▸ Problem to solve:
Your copy of the listing must be exact and must hold no images.

▸ Record set:
========================================================================

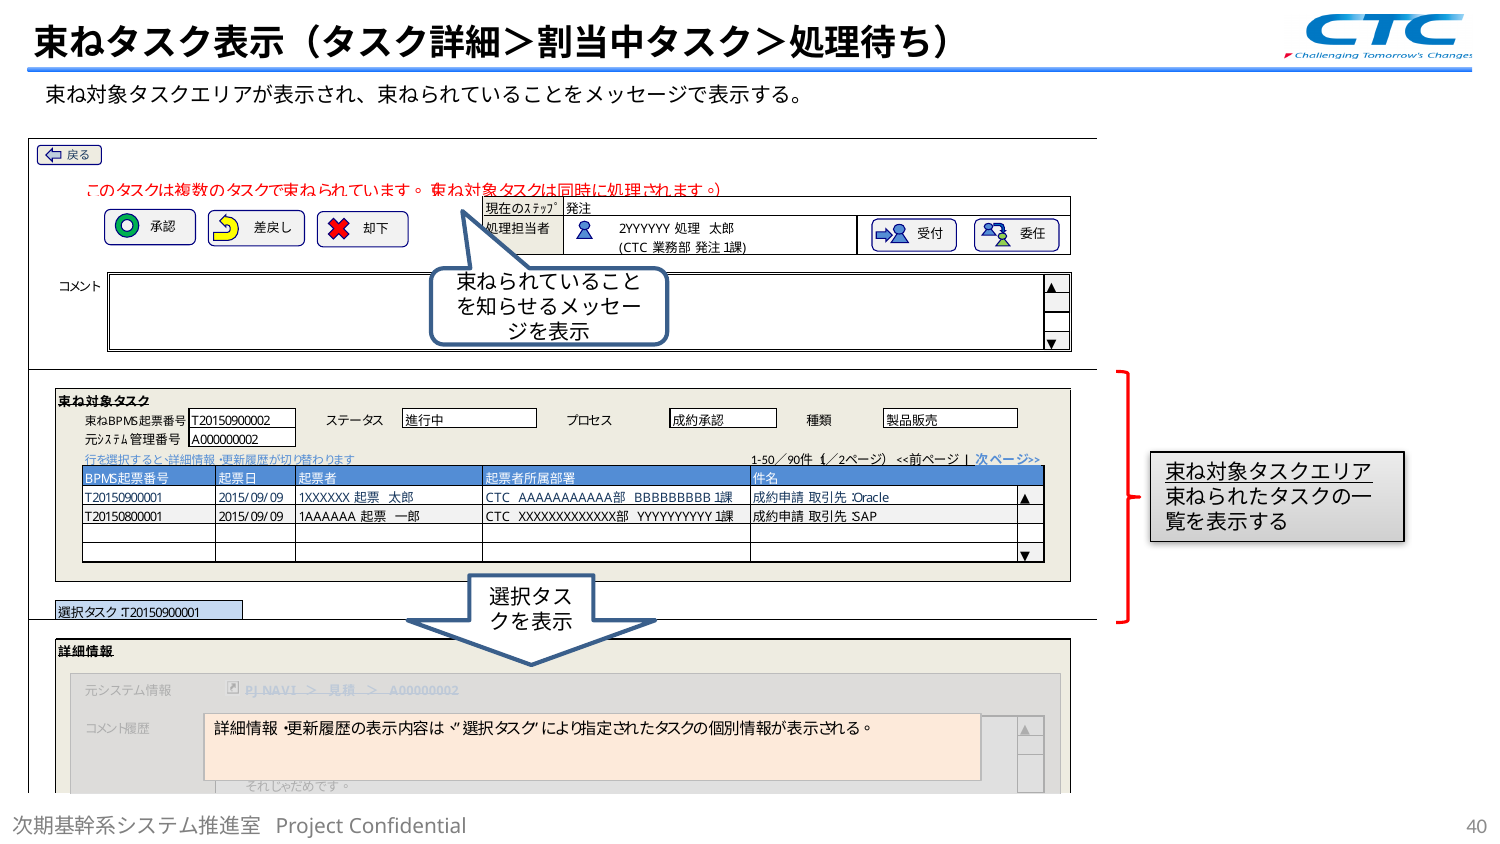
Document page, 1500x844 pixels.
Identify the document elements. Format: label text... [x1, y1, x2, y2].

text_box 束ね対象タスクエリアが表示され、束ねられていることをメッセージで表示する。 [30, 74, 828, 115]
picture [1379, 14, 1473, 59]
picture [27, 138, 1099, 794]
title 束ねタスク表示（タスク詳細＞割当中タスク＞処理待ち） [28, 14, 1379, 68]
text_box [1116, 370, 1141, 624]
text_box 束ね対象タスクエリア 束ねられたタスクの一覧を表示する [1150, 451, 1405, 542]
slide_number 40 [1149, 817, 1500, 844]
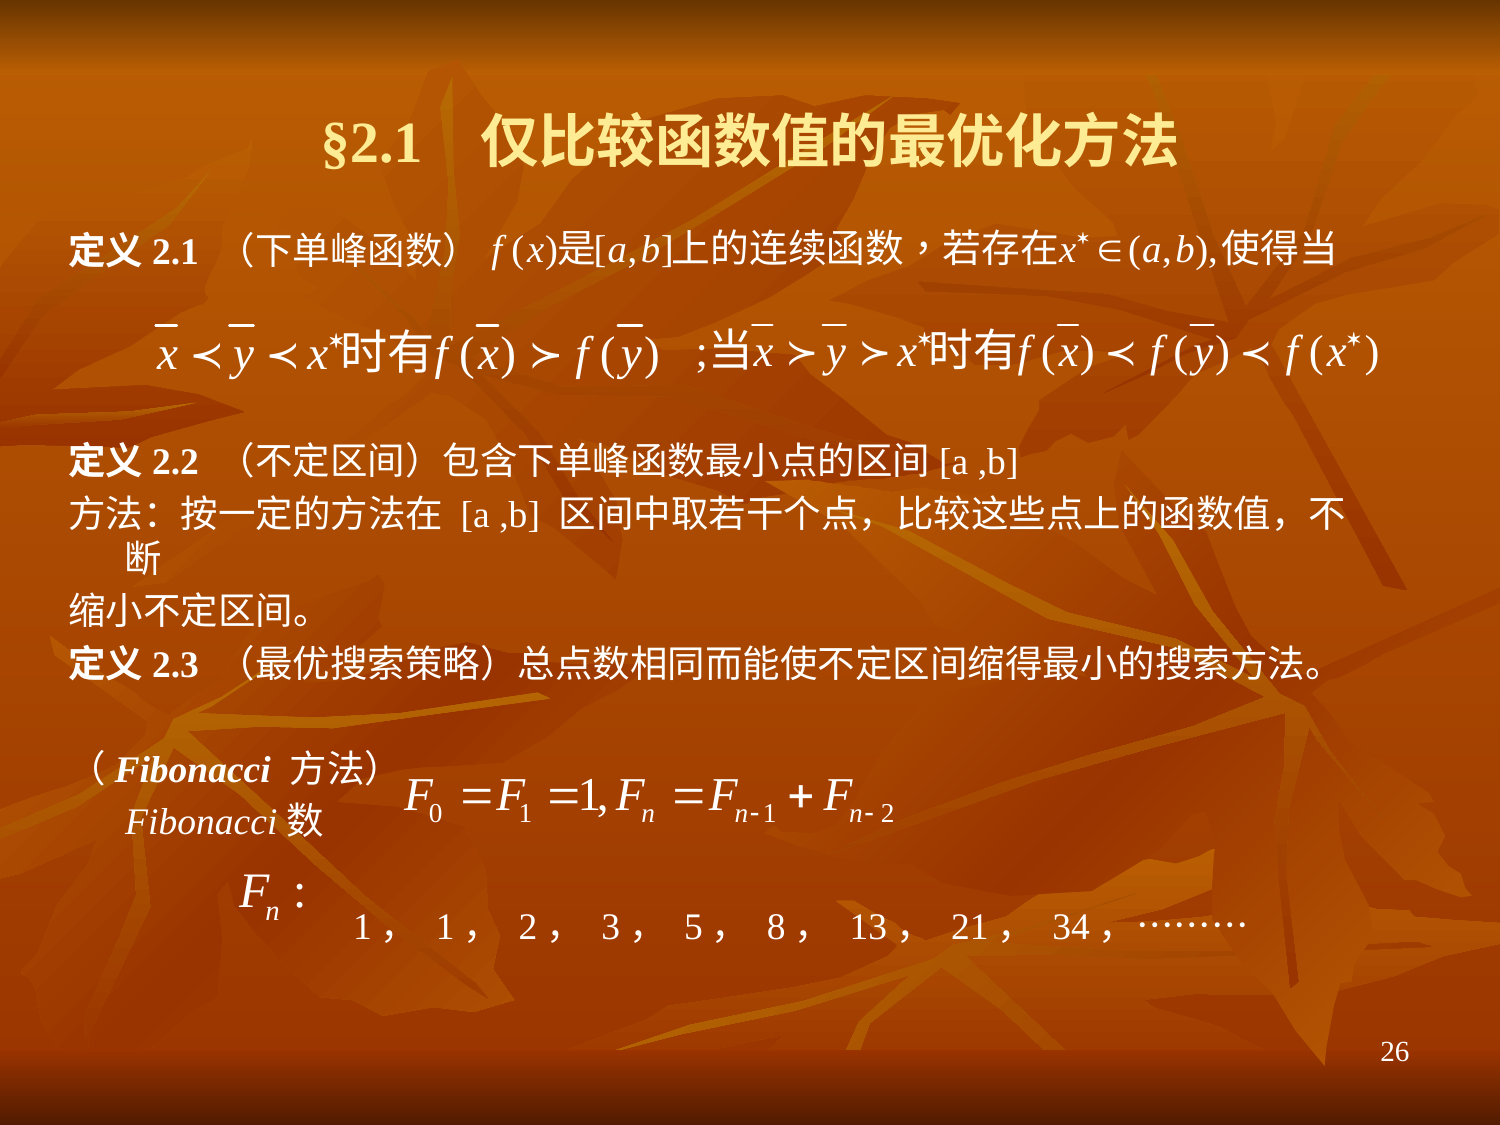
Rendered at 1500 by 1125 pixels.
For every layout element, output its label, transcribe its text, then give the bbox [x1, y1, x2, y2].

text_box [229, 857, 313, 933]
slide_number 26 [1074, 1025, 1425, 1100]
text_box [690, 314, 1388, 386]
title §2.1 仅比较函数值的最优化方法 [75, 45, 1425, 234]
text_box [395, 763, 904, 835]
list 定义2.1 （下单峰函数） 定义2.2 （不定区间）包含下单峰函数最小点的区间[a ,b] 方法：按一定的方法在 [a ,b] 区间中取若干个点，比较这些点上的函数值，不断 缩小不定区间。 定义2.3 （最优搜索策略）总点数相同而能使不定区间缩得最小的搜索方法。 （Fibonacci 方法） Fibonacci数 1， 1， 2， 3， 5， 8， 13， 21， 34，……… [53, 220, 1390, 1006]
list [478, 219, 1341, 279]
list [147, 314, 668, 390]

========================================================================

▸ Response below:
Document page, 1500x844 pixels.
Identify the document elements. Format: label text... [x1, y1, x2, y2].

text_box 束ね対象タスクエリアが表示され、束ねられていることをメッセージで表示する。 [30, 74, 828, 115]
picture [1379, 14, 1473, 59]
picture [27, 138, 1099, 794]
title 束ねタスク表示（タスク詳細＞割当中タスク＞処理待ち） [28, 14, 1379, 68]
text_box [1116, 370, 1141, 624]
text_box 束ね対象タスクエリア 束ねられたタスクの一覧を表示する [1150, 451, 1405, 542]
slide_number 40 [1149, 817, 1500, 844]
Rendered at 1500 by 1125 pixels.
For every layout element, output its label, transcribe its text, then give the bbox [x1, y1, x2, y2].

text_box [229, 857, 313, 933]
slide_number 26 [1074, 1025, 1425, 1100]
text_box [690, 314, 1388, 386]
title §2.1 仅比较函数值的最优化方法 [75, 45, 1425, 234]
text_box [395, 763, 904, 835]
list 定义2.1 （下单峰函数） 定义2.2 （不定区间）包含下单峰函数最小点的区间[a ,b] 方法：按一定的方法在 [a ,b] 区间中取若干个点，比较这些点上的函数值，不断 缩小不定区间。 定义2.3 （最优搜索策略）总点数相同而能使不定区间缩得最小的搜索方法。 （Fibonacci 方法） Fibonacci数 1， 1， 2， 3， 5， 8， 13， 21， 34，……… [53, 220, 1390, 1006]
list [478, 219, 1341, 279]
list [147, 314, 668, 390]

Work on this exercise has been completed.